I am looking for a way to connect to lab network through Internet when we are away and have this privileged access (and also be able to remotely connect to the lab computers and simulate some things).
Sadly, our network is behind the NAT-server of university, so there is no chance in a pure VPN-Server solution. There is no chance to configure the main NAT-server of university neither.
Possible Solution:
I have tried Hamachi VPN software, but as I realized Hamachi does not establish a VPN Server behind a NAT. It is actually a peer-to-peer solution for computers behind NATs over the Internet.
One Hamachi-based solution is to configure one of the lab computers as a VPN server and installing Hamachi on it. Then the distant users should install and run Hamachi on their computers and then connect to first the Virtual Hamachi Network and then the VPN-Server.

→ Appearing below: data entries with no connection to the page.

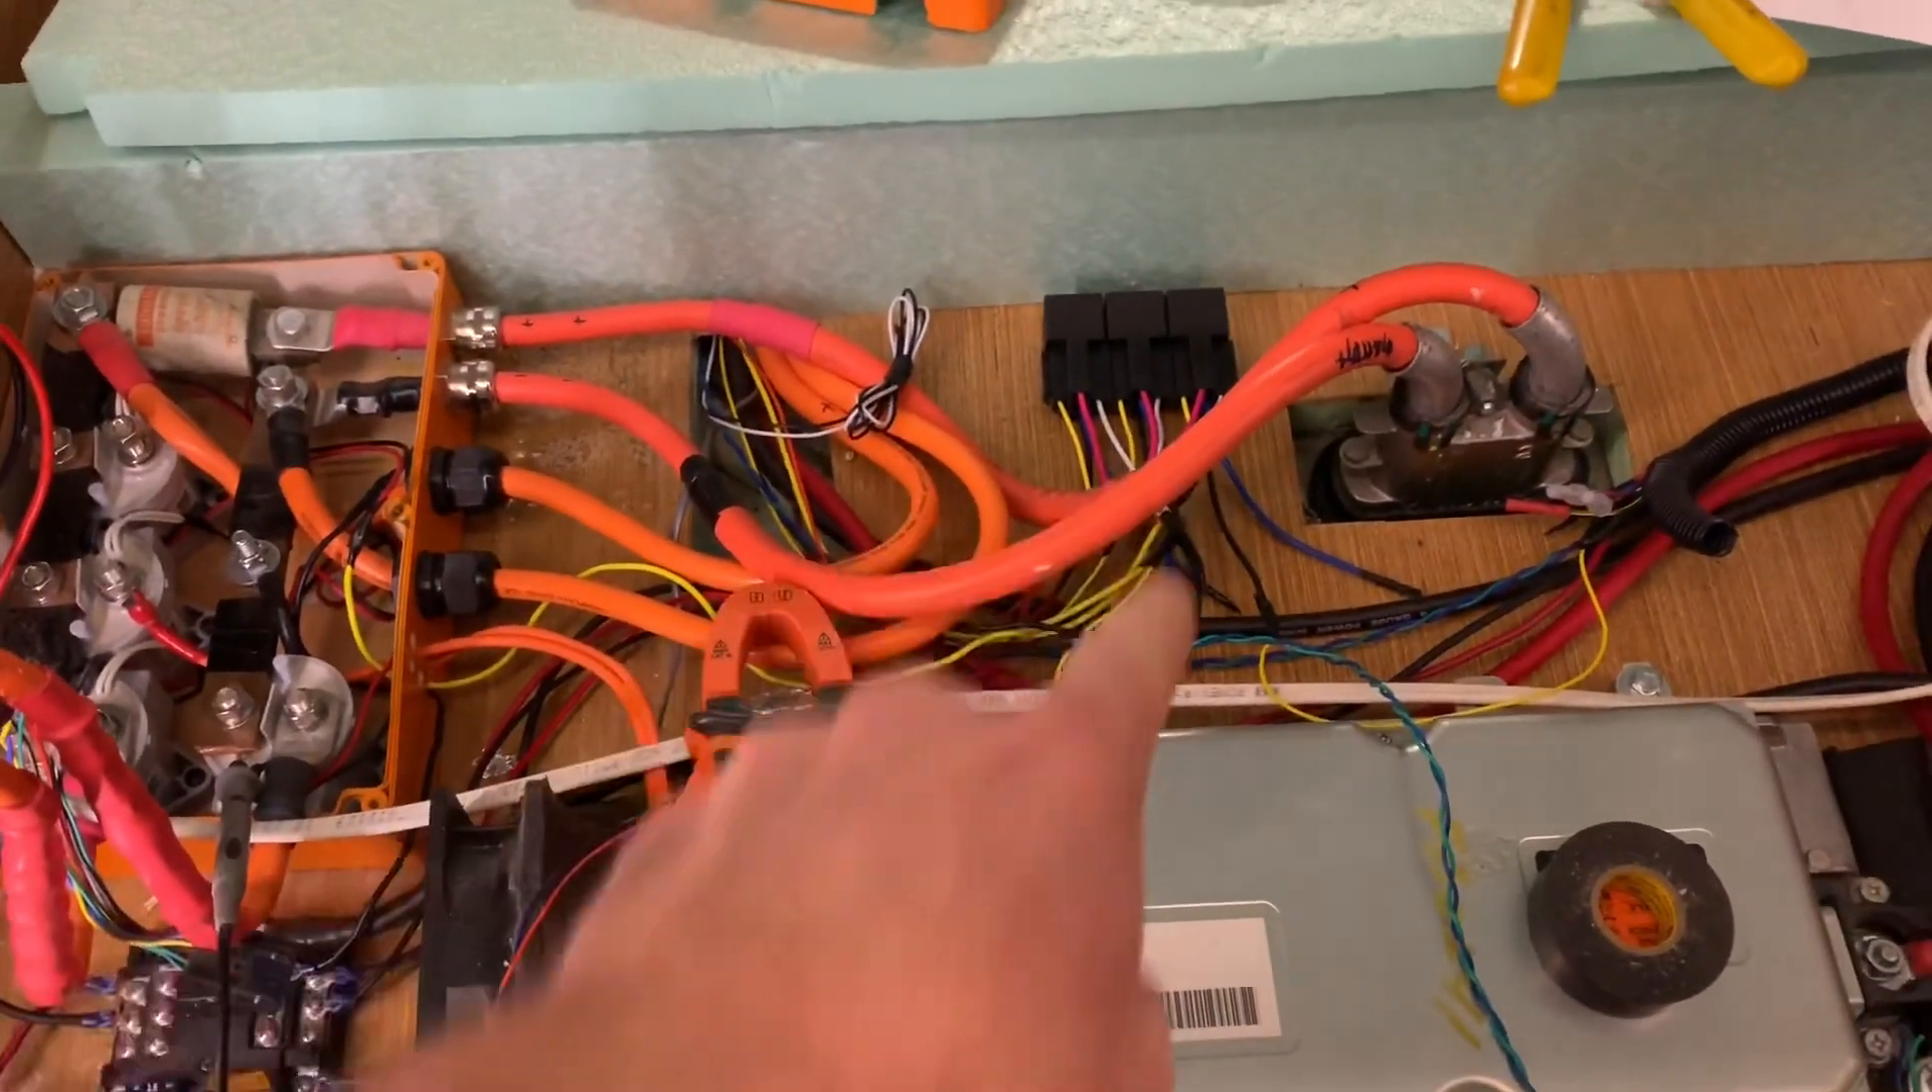Uh I just finished wiring up the relays here.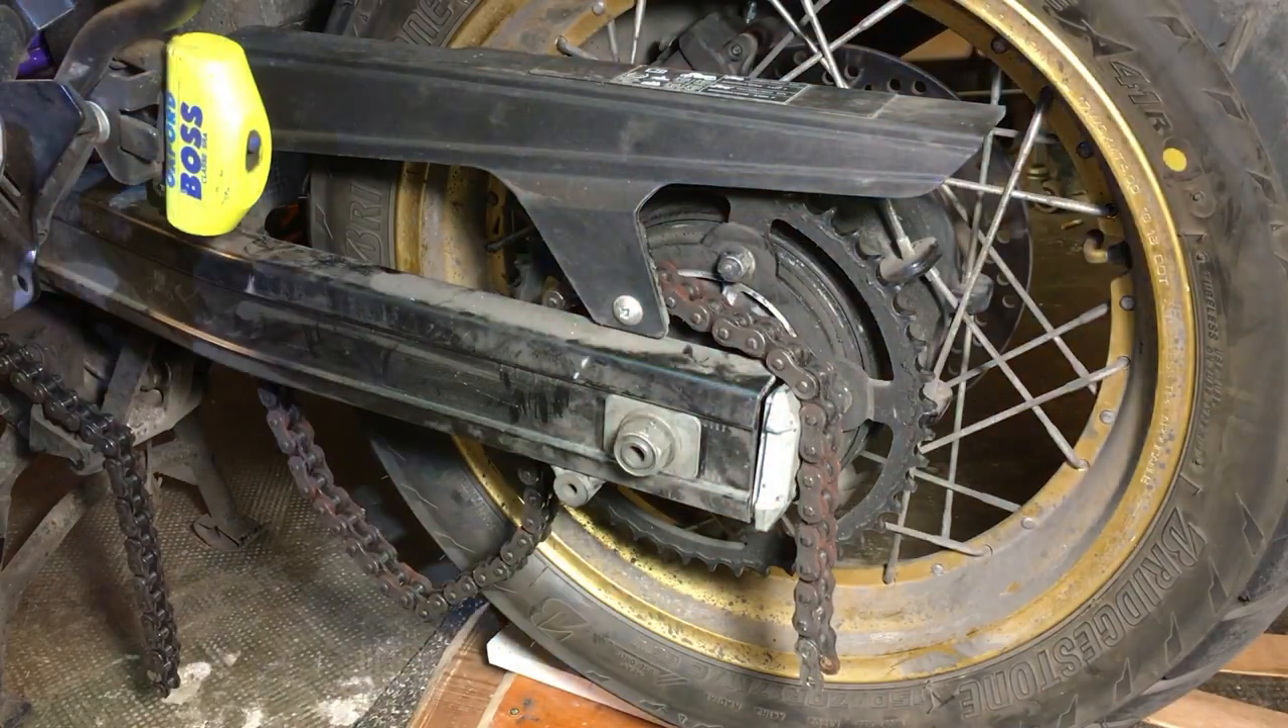Je mets la chaîne de côté je l'enlève pas pour le moment.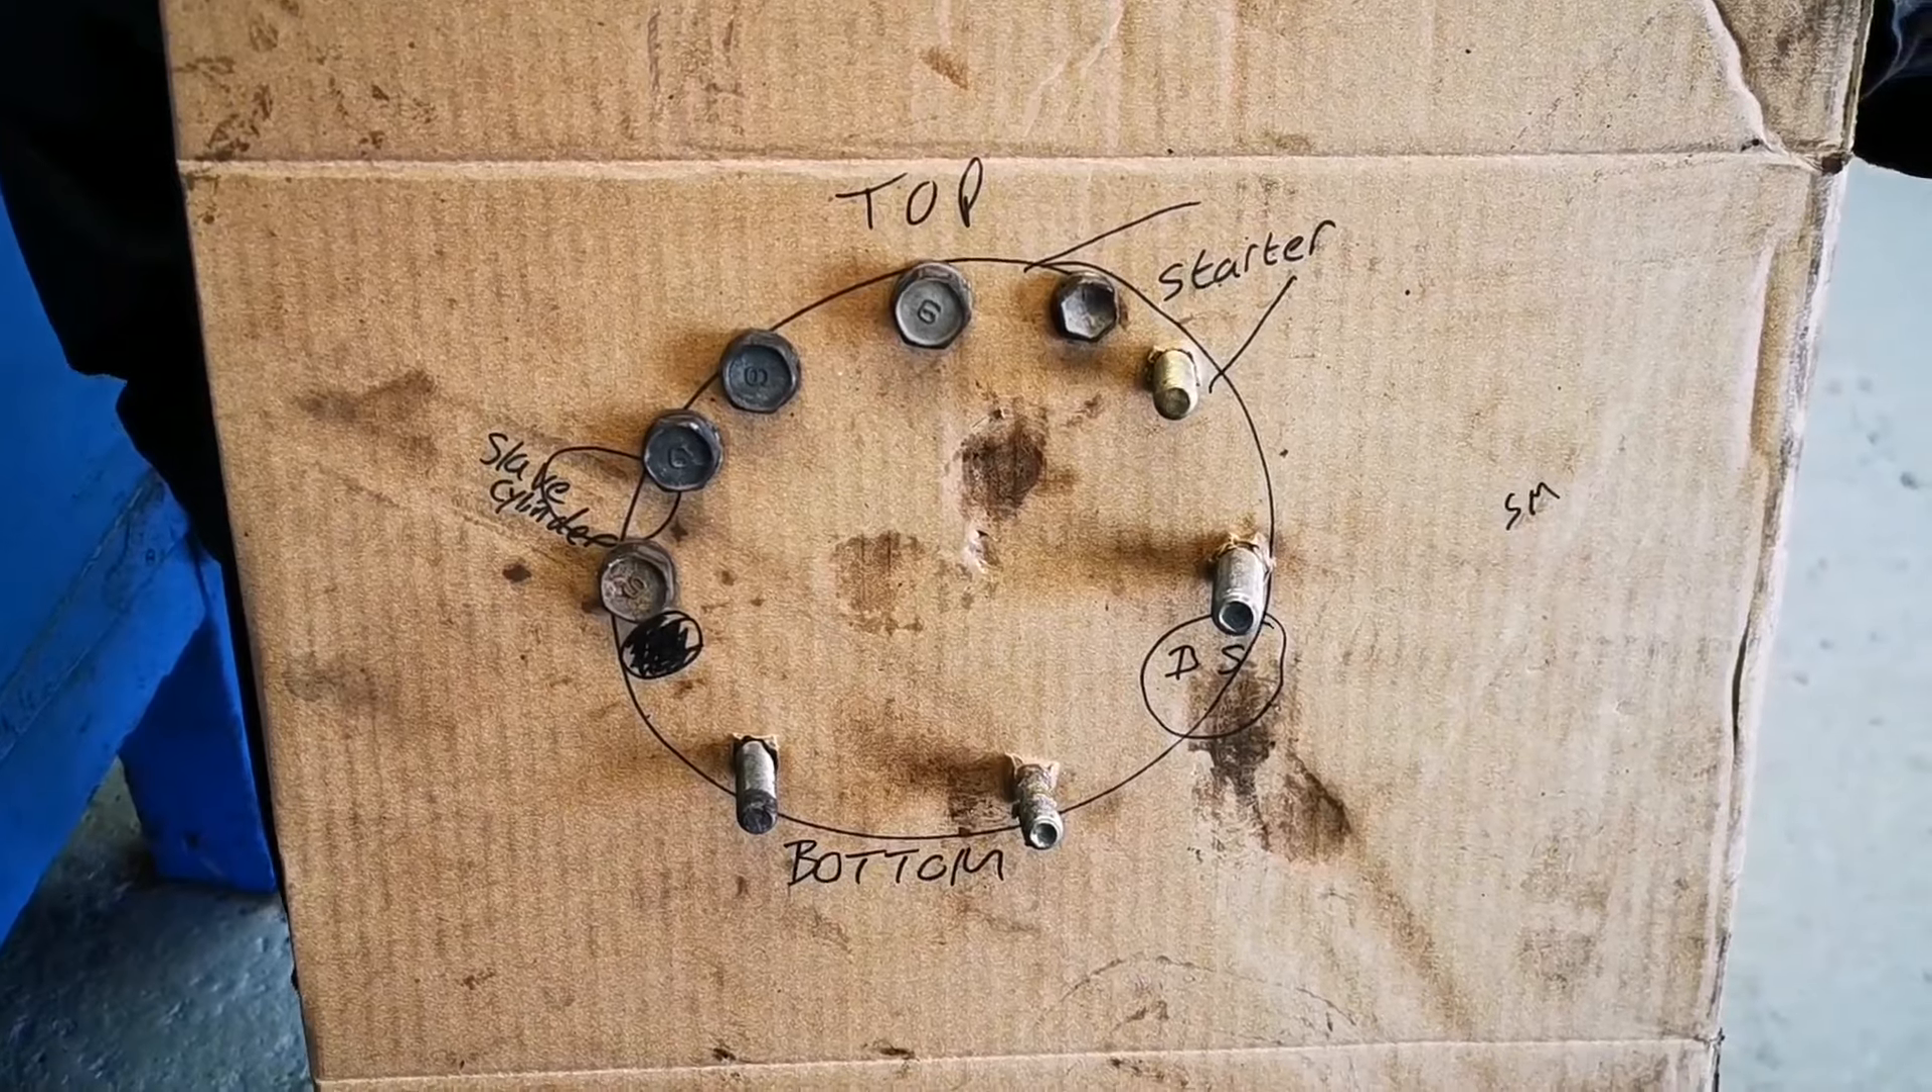With all the bell housing bolts removed this is what the cardboard looks like now.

Problems of proposed solution:
But there is some problems about this:
- Will Hamachi really work on a VPNServer? Not surprisingly, Some users use linux :) Is there any linux-based Hamachi software for them?
- The procedure of connecting to the lab internal network is a little bit complex, and as you know researchers are really not good at computers. Is there any way to KISS (S imple and S traightforward)
- The Hamachi software causes some mistakes in my routing table. Specifically, sometimes I lose internet access when I connect to our Hamachi Virtual Network and I have to reconnect. Is this a common problem with Hamachi? If yes, too bad because this would confuse and annoy other less-experienced users.
Future work:
Do you know any better free solution to connect to the workplace LAN that is behind a NAT?
Some words about legality:
Just as SvenW said, actions like this is a may raise some legal concerns. I asked about this and sysadmins said it is okay as far as we don't spread this access to the other people. Our team is consisted of 14 people and each of us can have his username/password to connect to. Therefore, all the activities can be logged and any misuse can be traced.
Short answer: Ask your networking people if they accept it, otherwise stop right now.
Long answer:
It is highly likely that what you want to do is not covered by the contracts between your university and ScienceDirect et al. and could lead to the termination of those contracts and possible heavy penalties if you get uncovered. Depending on where you live, it might even end in the termination of your contract...
If your networking people don't offer any proxy and/or VPN access, there will be a reason for it, so it's unwise to try to sneak your way around this. Or maybe they even do and you just don't know it - have you tried asking?
Finally: Contrary to what you might think, most admins are trying to be as helpful as possible, but if we say something is not possible, there is usual a good reason for it, which might be technical, legal, monetary of even the additional workload it would create which can't be handled with the staff at hand.
First and foremost, I agree with SvenW's answer. I wouldn't even consider something like this without sysadmin recognition and approval. That being said, there might be a few solutions.
You could use a permanent gateway host: have a system outside your university's network with a reverse ssh-tunnel set up. Have a system internal to the network ssh out to your "gateway" machine, and use options like -R8000:127.0.0.1:8000 to provide a tunnel into your university network. Run Squid on your university system and you can your own proxy. Of course, be sure to properly secure it and restrict access to just your team. You could also run OpenVPN and have the advantages of a full VPN, at the cost of some speed.
There are packages that can maintain SSH tunnels and automatically restart dead connections, but if you set your keepalives well and use key-based authentication you should have minimal service disruptions.
try TeamViewer. It'll get past most NATs and firewalls, and it is dead simple to use. If your sysadmins are as lazy as you say, they would not even have heard of TeamViewer.